Re: [PATCH V2 5/5] PM / Domains: Propagate performance state updates

From: Ulf Hansson
Date: Mon Dec 03 2018 - 08:39:15 EST


+ Stephen, Mike, Graham

On Fri, 30 Nov 2018 at 12:06, Viresh Kumar <viresh.kumar@xxxxxxxxxx> wrote:
>
> On 30-11-18, 11:18, Ulf Hansson wrote:
> > On Fri, 30 Nov 2018 at 10:59, Viresh Kumar <viresh.kumar@xxxxxxxxxx> wrote:
> > > Sure, but the ordering of locks is always subdomain first and then master.
> > > Considering the case of Qcom, we have two domains Cx (sub-domain) and Mx (master).
> > >
> > > On first genpd_power_on(Cx) call, we will first call genpd_power_on(Mx) which
> > > will just power it on as none of its master will have perf-state support. We
> > > then call _genpd_power_on(Cx) which will also not do anything with Mx as its own
> > > (Cx's) pstate would be 0 at that time. But even if it had a valid value, it will
> > > propagate just fine with all proper locking in place.
> >
> > Can you explain that, it's not super easy to follow the flow.
>
> Sorry, I somehow assumed you would know it already :)
>
> > So what will happen if Cx has a value that needs to be propagated?
> > What locks will be taken, and in what order?
> >
> > Following, what if we had a Bx domain, being the subdomain of Cx, and
> > it too had a value that needs to be propagated.
>
> Lets take the worst example, we have Bx (sub-domain of Cx), Cx (sub-domain of
> Mx) and Dx (master). Normal power-on/off will always have the values 0, so lets
> consider resume sequence where all the domains will have a value pstate value.
> And please forgive me for any bugs I have introduced in the following
> super-complex sequence :)
>
> genpd_runtime_resume(dev) //domain Bx
> -> genpd_lock(Bx)
> -> genpd_power_on(Bx)
>
> -> genpd_lock(Cx)
> -> genpd_power_on(Cx)
>
> -> genpd_lock(Dx)
> -> genpd_power_on(Dx)
>
> -> _genpd_power_on(Dx)

:::

## [STATED GOAL 1]
Copy the email word for word between "From: Ulf Hansson" and "and then master.", inclusive.
## [STATED GOAL 2]
Summarize the email in three sentences.
You won't need the records after the email.

:::

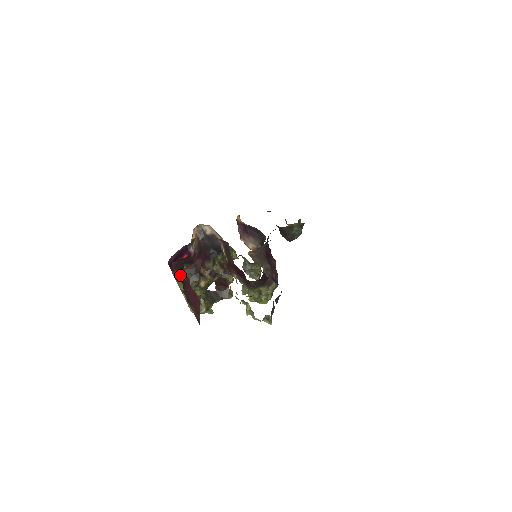
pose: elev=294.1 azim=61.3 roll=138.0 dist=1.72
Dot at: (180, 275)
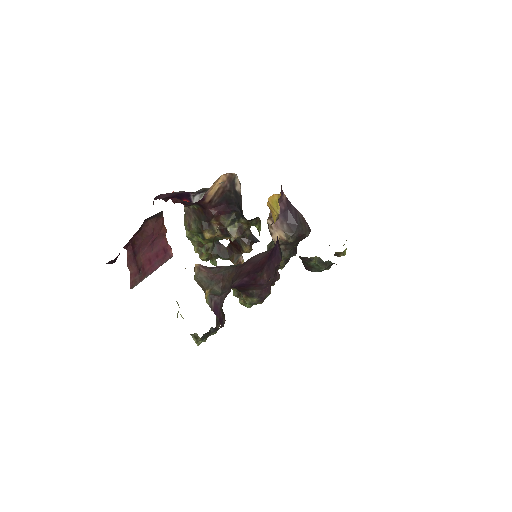
Dot at: (188, 211)
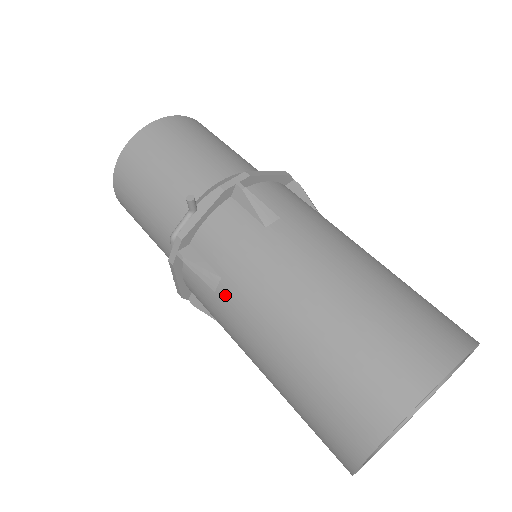
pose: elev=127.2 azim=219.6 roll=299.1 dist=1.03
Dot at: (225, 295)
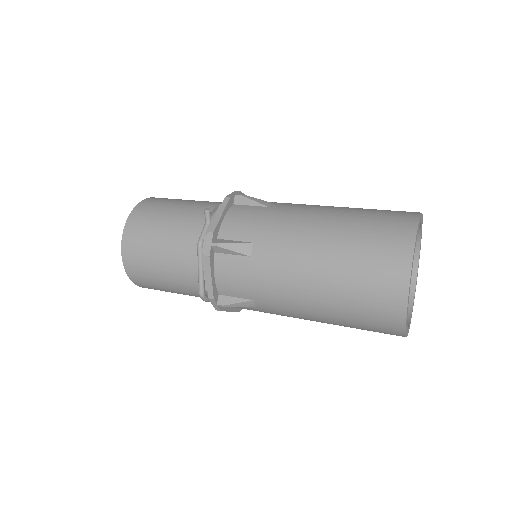
Dot at: (261, 252)
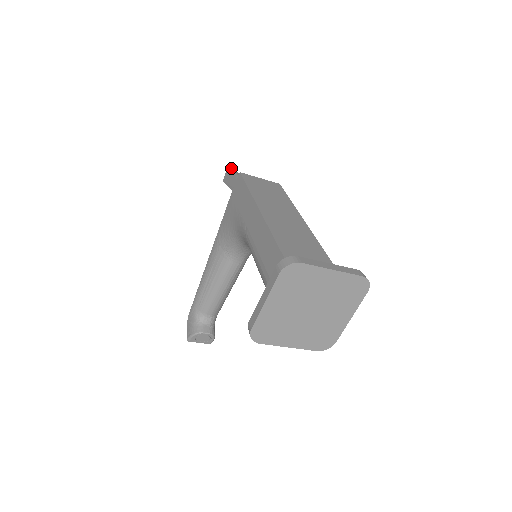
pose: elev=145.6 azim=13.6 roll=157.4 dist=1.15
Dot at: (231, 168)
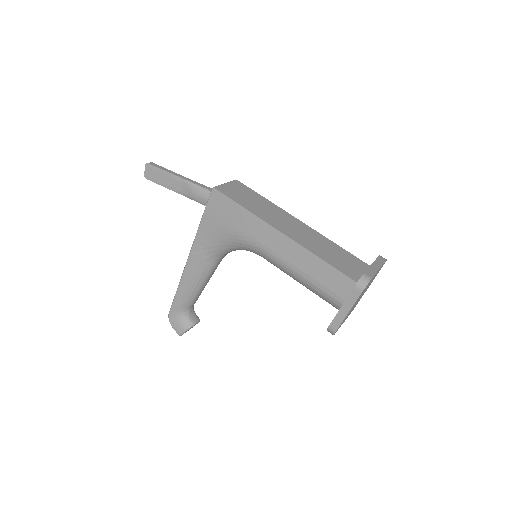
Dot at: (153, 164)
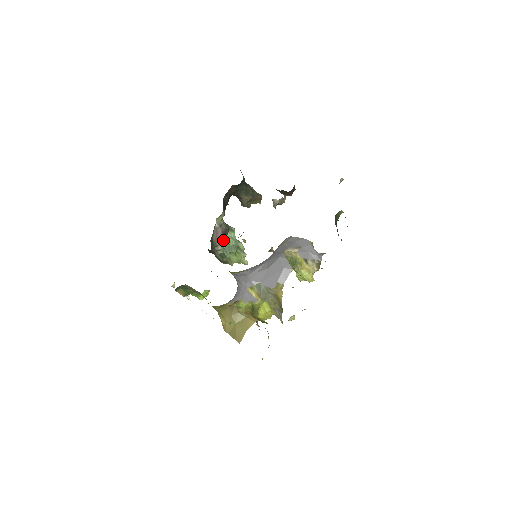
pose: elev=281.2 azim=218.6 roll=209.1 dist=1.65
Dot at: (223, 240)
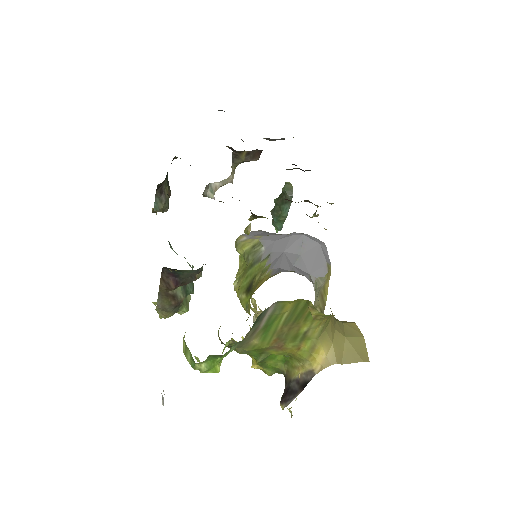
Dot at: occluded
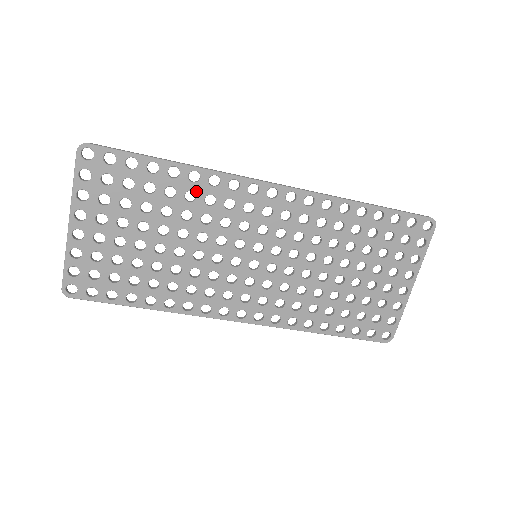
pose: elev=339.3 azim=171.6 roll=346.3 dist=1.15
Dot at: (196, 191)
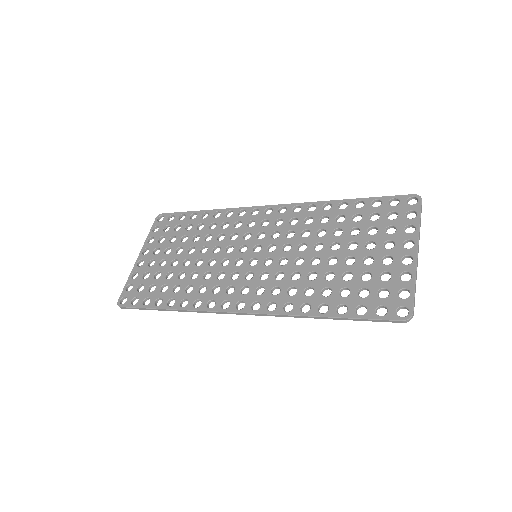
Dot at: (217, 222)
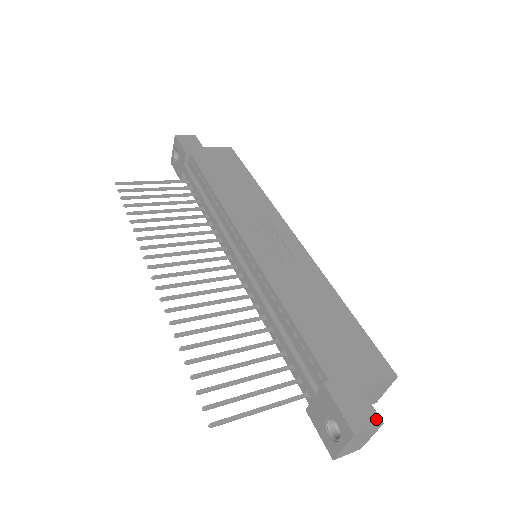
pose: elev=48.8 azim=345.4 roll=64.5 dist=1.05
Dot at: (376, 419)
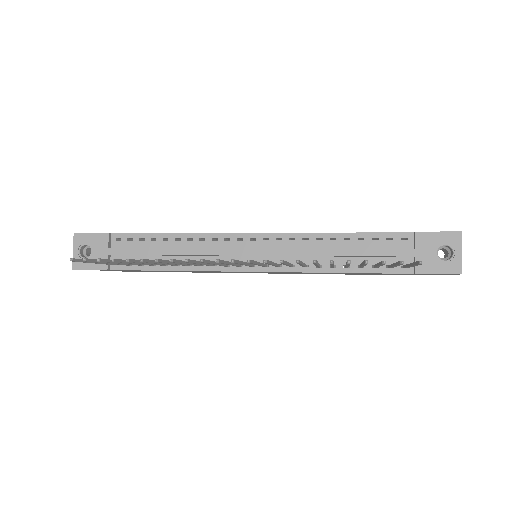
Dot at: occluded
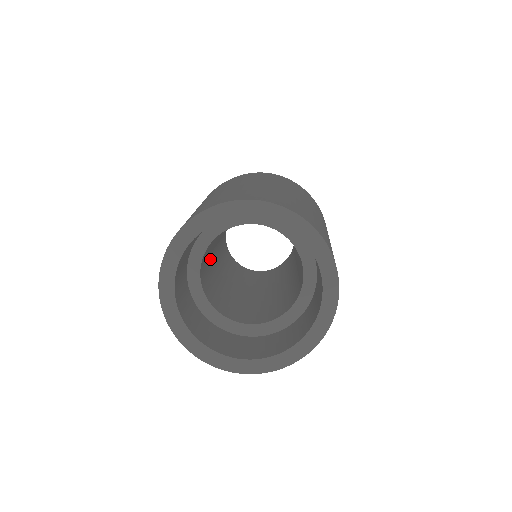
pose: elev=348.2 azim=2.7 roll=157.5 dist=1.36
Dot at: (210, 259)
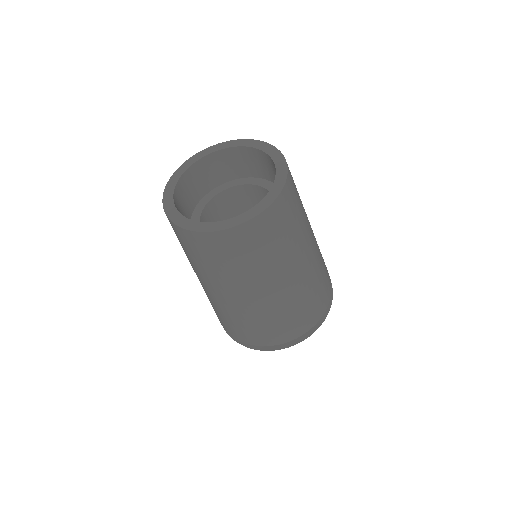
Dot at: occluded
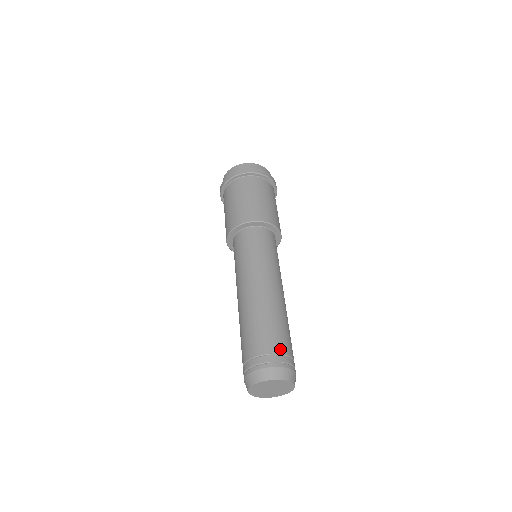
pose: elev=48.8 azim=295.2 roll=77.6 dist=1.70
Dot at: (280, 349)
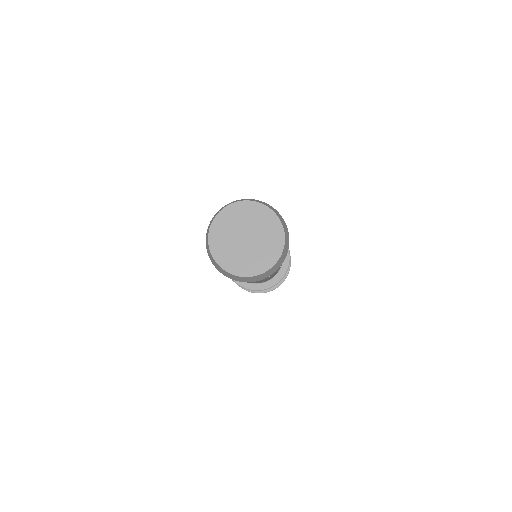
Dot at: occluded
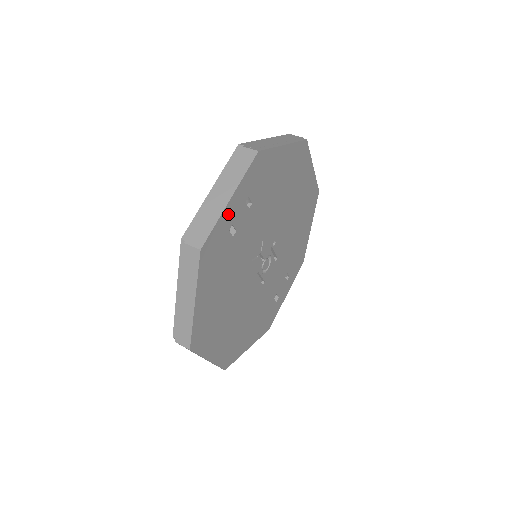
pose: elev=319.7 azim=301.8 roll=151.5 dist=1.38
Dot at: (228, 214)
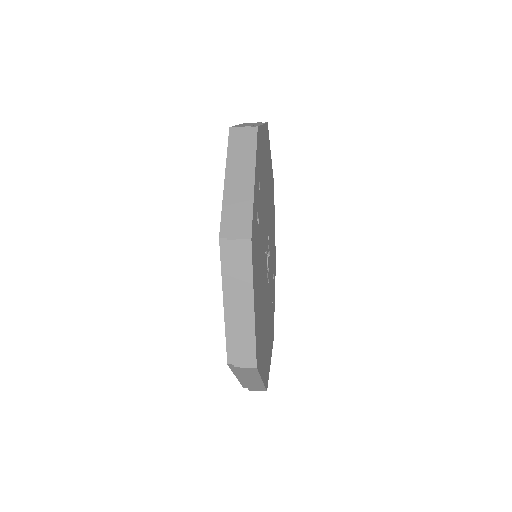
Dot at: (255, 198)
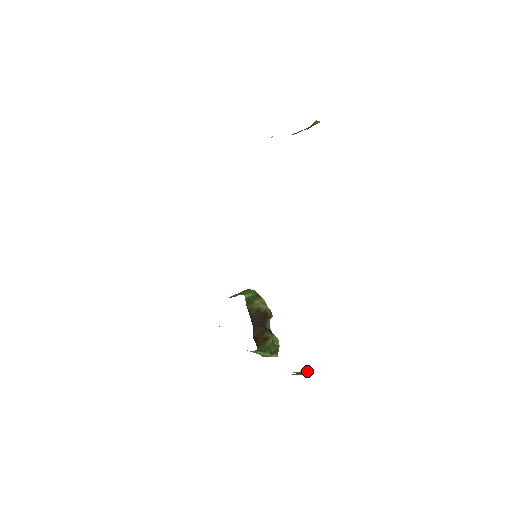
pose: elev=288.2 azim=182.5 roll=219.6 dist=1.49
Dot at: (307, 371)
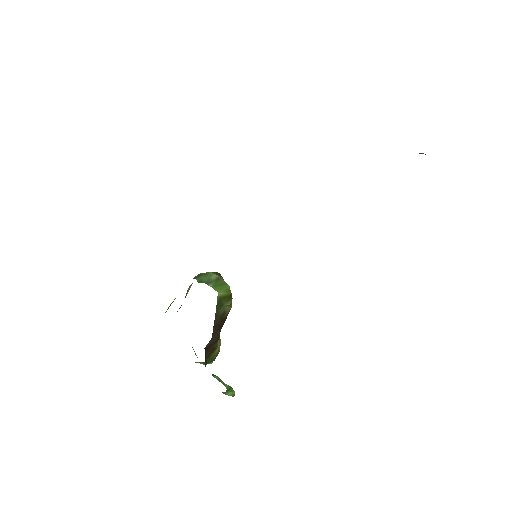
Dot at: (234, 393)
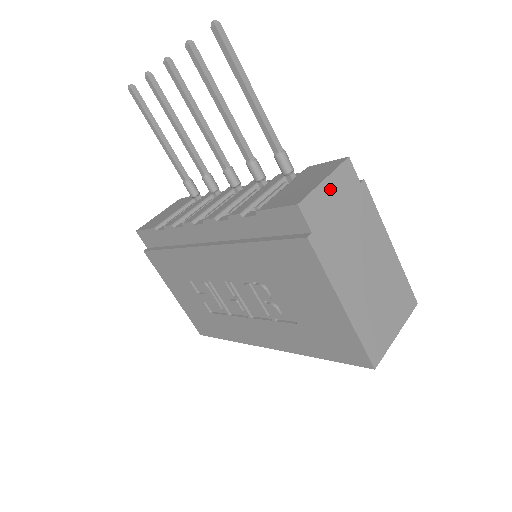
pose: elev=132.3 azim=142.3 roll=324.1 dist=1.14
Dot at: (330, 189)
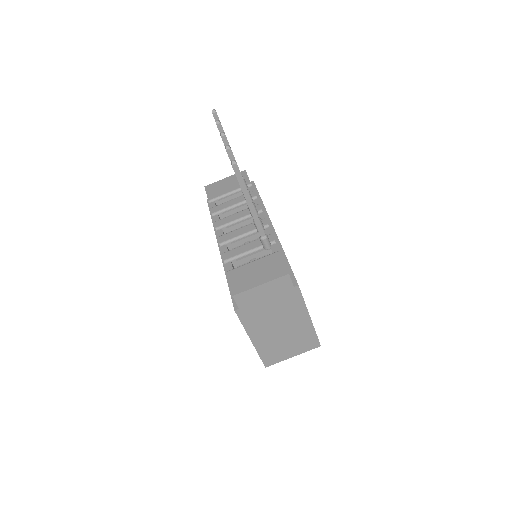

:::

## [CORRECT OUTPUT 1]
From: Ulf Hansson
Date: Mon Dec 03 2018 - 08:39:15 EST


+ Stephen, Mike, Graham

On Fri, 30 Nov 2018 at 12:06, Viresh Kumar <viresh.kumar@xxxxxxxxxx> wrote:
>
> On 30-11-18, 11:18, Ulf Hansson wrote:
> > On Fri, 30 Nov 2018 at 10:59, Viresh Kumar <viresh.kumar@xxxxxxxxxx> wrote:
> > > Sure, but the ordering of locks is always subdomain first and then master.

## [CORRECT OUTPUT 2]
Viresh Kumar states that locks are always taken subdomain first and then master, using the Qcom domains Cx (sub-domain) and Mx (master) as an example. Ulf Hansson finds the flow hard to follow and asks what locks are taken, and in what order, when Cx has a value to propagate, and also when a Bx subdomain of Cx has one. Viresh answers with a resume sequence for Bx, Cx and Dx in which each domain is locked and powered on in turn, from Bx up to the master Dx.